━━━━━ Extracto de página ━━━━━
Hagamos lo así, porque  nos lo  pidió Nuestro Señor Jesucristo, tal como nos recordaba el Papa Benedicto XVI (Jornadas mundial de las Misiones. Vaticano 29 de abril de 2006):

 
 
“¿No es esta la misión de la Iglesia en todos los tiempos? Entonces no es difícil comprender que el auténtico celo misionero, compromiso primario de la comunidad eclesial, va unido a la fidelidad al amor divino, y esto vale para todos los cristianos, para toda comunidad local, para las Iglesias particulares y para todo el pueblo de Dios…

 
Así pues, ser misionero significa amar a Dios con todo nuestro ser, hasta dar, si es necesario, incluso la vida por Él. ¡Cuántos sacerdotes, religiosos, religiosas y laicos, también en nuestros días, han dado el supremo testimonio de amor con el martirio! Ser misionero es entender, como el buen Samaritano, las necesidades de todos, especialmente de los más pobres y necesitados, porque quién ama con el corazón de Cristo no busca su propio interés, sino únicamente la gloria del Padre y el bien del prójimo.
━━━━━
*Lista de tareas*
• a. Responde estas preguntas sobre el fragmento acerca del celo misionero:
(i) ¿Qué lugar y qué fecha se indican para el mensaje del Papa Benedicto XVI?
(ii) ¿A qué va unido el auténtico celo misionero?
(iii) ¿Con qué figura se compara a quien entiende las necesidades de todos?
• b. Retoma el fragmento sobre el celo misionero y continúalo a partir de su última oración.
━━━━━ Información proporcionada ━━━━━
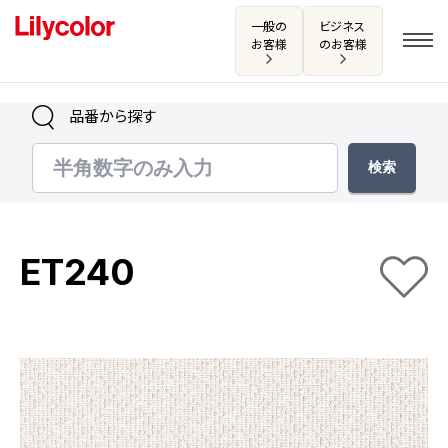
一般の
ビジネス
お客様
のお客様
品番から探す
ログイン・新規会員登録
サンプル・カタログ請求／お問い合わせ
ET240
お気に入り
商品を探す
商品を探す トップ
カタログ一覧
壁紙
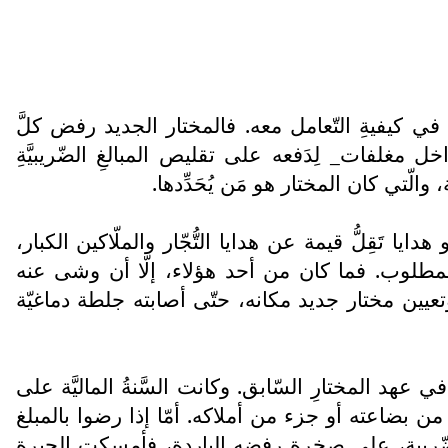
ة في كيفيةِ التّعامل معه. فالمختار الجديد رفض كلَّ
اخل مغلفات_ لِدَفعه على تقليص المبالغِ الضّريبيَّةِ
تي كان المختار هو مَن يُحَدِّدها.
يا تَقِلُّ قيمة عن هدايا التُّجّار والملّاكين الكبار،
لغِ المطلوب. فما كان من أحد هؤلاء، إلّا أن وشى عنه
تعيين مختار جديد مكانه، حتّى أصابته جلطة دماغيّة
 عهد المختارِ السّابق. وكانت السَّنةُ الماليَّة على
ن بضاعته أو جزء من أملاكه. أمّا إذا رضوا بالمبلغ
ريبة، على صخرة رفضهِ الباردة، فأمسكتِ الحيرة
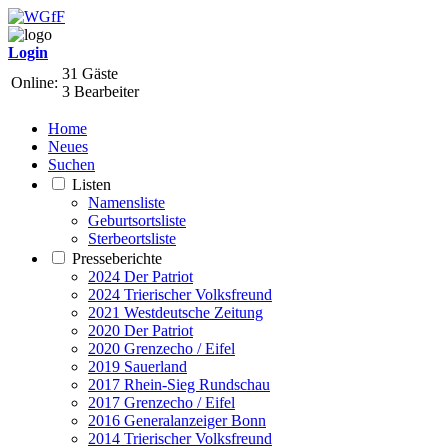
Login
31 Gäste
Online:
3 Bearbeiter
Home
Neues
Suchen
Listen
Namensliste
Geburtsortsliste
Sterbeortsliste
Presseberichte
2024 Der Patriot
2024 Trierischer Volksfreund
2021 Westdeutsche Zeitung
2020 Der Patriot
2020 Grenzecho / Eifel
2019 Sauerland
2017 Rhein-Sieg Rundschau
2017 Grenzecho / Eifel
2016 Generalanzeiger Bonn
2014 Trierischer Volksfreund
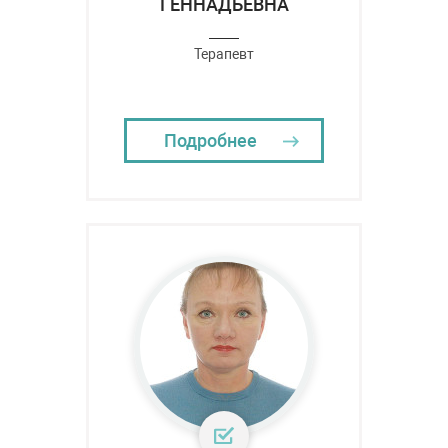
ГЕННАДЬЕВНА
Терапевт
Подробнее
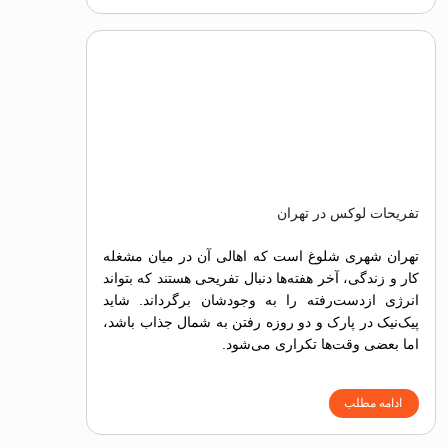
تفریحات لوکس در تهران
تهران شهری شلوغ است که اهالی آن در میان مشغله
کار و زندگی، آخر هفته‌ها دنبال تفریحی هستند که بتواند
انرژی ازدست‌رفته را به وجودشان برگرداند. شاید
پیک‌نیک در پارک و دو روزه رفتن به شمال جذاب باشد،
اما بعضی وقت‌ها تکراری می‌شود.
ادامه مطلب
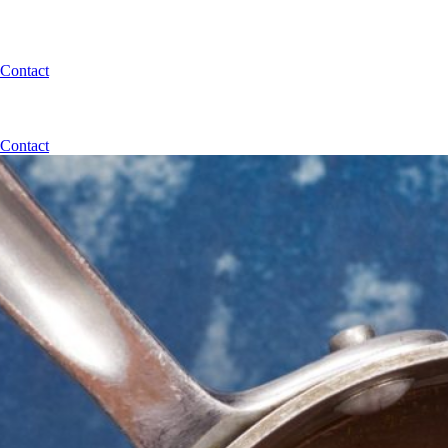
Contact
Contact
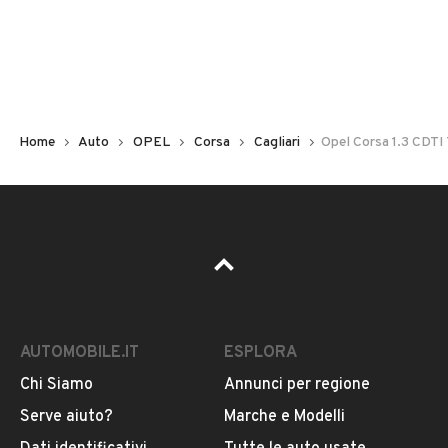
Non hai il numero di targa? Cercalo nelle foto del veicolo
o contatta
il venditore al telefono
o
via e-mail
per
riceverlo.
Home
Auto
OPEL
Corsa
Cagliari
Opel Corsa 1.3 CDTI 
AUTOMOBILE.IT
ESPLORA
Chi Siamo
Annunci per regione
Pubblicità
Serve aiuto?
Marche e Modelli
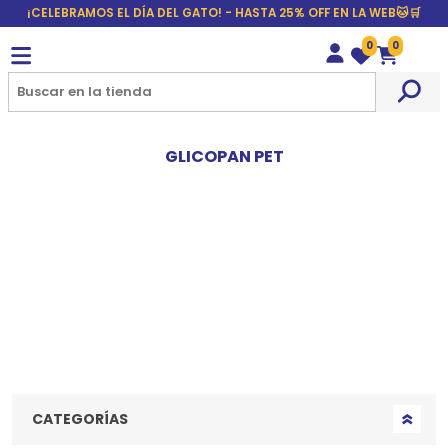
¡CELEBRAMOS EL DÍA DEL GATO! - HASTA 25% OFF EN LA WEB🐱🛒
0
0
Wishlist
Carrito
GLICOPAN PET
CATEGORÍAS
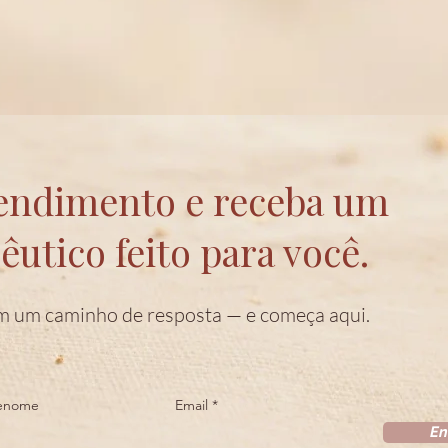
endimento e receba um
utico feito para você.
m um caminho de resposta — e começa aqui.
enome
Email
En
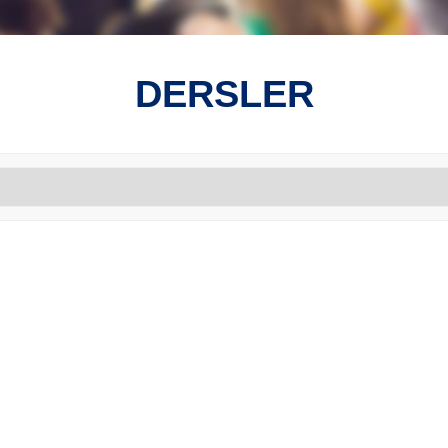
DERSLER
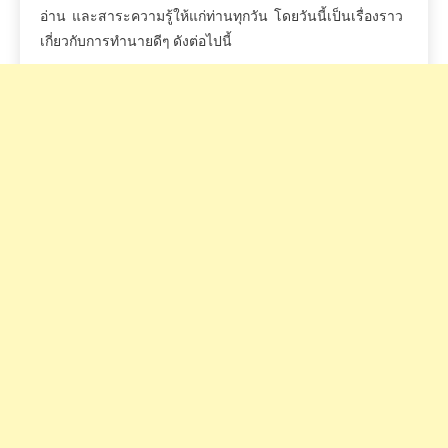
อ่าน
และสาระความรู้ให้แก่ท่านทุกวัน
โดยวันนี้เป็นเรื่องราว
เกี่ยวกับการทำนายดีๆ
ดังต่อไปนี้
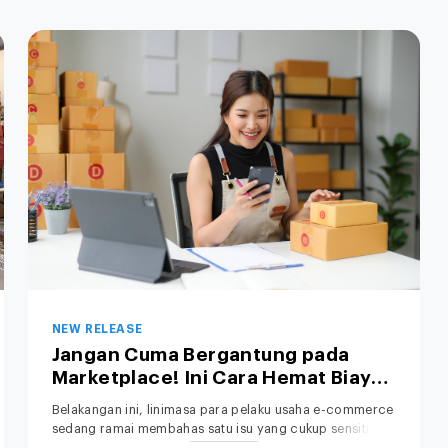
NEW RELEASE
Jangan Cuma Bergantung pada
Marketplace! Ini Cara Hemat Biaya
Operasional Toko Retail Anda
Belakangan ini, linimasa para pelaku usaha e-commerce
sedang ramai membahas satu isu yang cukup sensitif:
━━━━━
*Respuestas dadas*
• a.
(i) Vaticano, 29 de abril de 2006.
(ii) A la fidelidad al amor divino.
(iii) Con el buen Samaritano.

• b.
Aquí reside el secreto de la fecundidad apostólica de la acción misionera, que supera las fronteras y las culturas, llega a los pueblos y se difunde hasta los extremos confines del mundo”

 
Cuenta San Juan en su Evangelio que Jesús después de celebrar con sus Apóstoles la <Última Cena>, les dio un largo Sermón en el que entre otras muchas cosas les decía (Jn 14, 12-17):

 
 
 
“En verdad en verdad os digo: el que cree en mí, también él hará las obras que yo hago, y aún mayores porque yo me voy al Padre / Y lo que pidáis, en mi nombre, yo lo haré, para que el Padre sea glorificado en el Hijo / Si me pedís algo en mi nombre, yo lo haré / Si me amáis, guardaréis mis mandamientos / Y yo le pediré al Padre que os dé otro Paráclito, que esté siempre con vosotros / el Espíritu de la Verdad. El mundo no puede recibirlo, porque no lo ve ni lo conoce, vosotros en cambio, lo conocéis porque mora en vosotros y está en vosotros”

 
Así preparaba Jesús a aquellos hombres, en los que había depositado toda su confianza, para la tarea evangelizadora que les tiene reservada, y de esta forma infundieran ellos a su vez en los hombres, de todos los tiempos, la confianza en su Mensaje salvador.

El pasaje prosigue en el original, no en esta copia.